There's no doubt that the millions of dollars that will be spent building a new baseball stadium could be better spent elsewhere, but in the first place, you know they won't, really, and in the second place, of all the sports teams in St. Louis, the Cardinals are first in our hearts and minds -- which means that when it comes time to do what they want, they've got us by the balls. This little anatomy lesson is brought to you because you already know how this story ends. In just about any city you can name, a baseball team asks for a new stadium and they get one, or else the team starts checking the price of one-way flights out of town. Hell, if Pittsburgh
-- where the attendance for baseball sometimes hovers in the mid-four figures -- finds it necessary to build a new stadium, you know it's probably time for us to cough it up for one, too.

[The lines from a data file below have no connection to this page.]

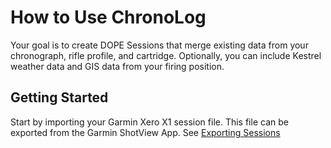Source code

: # How to Use ChronoLog


Your goal is to create DOPE Sessions that merge existing data from your chronograph, rifle profile, and cartridge. Optionally, you
can include Kestrel weather data and GIS data from your firing position.

## Getting Started

Start by importing your Garmin Xero X1 session file.  This file can be exported from the Garmin ShotView App.  See 
[Exporting Sessions](https://support.garmin.com/en-US/?faq=PAkjM4MDQP1sTBF5nXrgI9)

Call this the Bobby Knight "just lie back and enjoy it" strategy. If we just get it over with, we get a nice new stadium, where Jim Edmonds, Fernando Tatis, J.D. Drew and, God willing, Mark McGwire will frolic for years to come. But the best thing about swallowing hard and doing this thing now is that we won't have to listen to people argue about it for the next 10 years.
In addition to simple pragmatism, there are aesthetic reasons to replace Busch. When the stadium was built, the technology of steel and concrete had just arrived at the point where we could build baseball parks that didn't have those damn-fool girders in front of every 10th seat, like Sportsman's Park had. The cost of that was that the seats had to be "raked" very shallowly. That is, the seats in Busch, especially the higher ones, are very far from the field, because the technology of the day couldn't put them any closer without putting girders out there. Well, the technology has changed, and the newest ballparks are able to do away with the girders without making the general-admission spectators feel like they're watching very small TVs. This makes a big difference in how involved in the game those spectators feel, and that is a big part of the professional-sports experience. The ballparks of Busch's generation are the ones other cities are now replacing, for just that reason. We were one of the first to get rid of the girders; we don't want to be the last to let our fans see the action close up.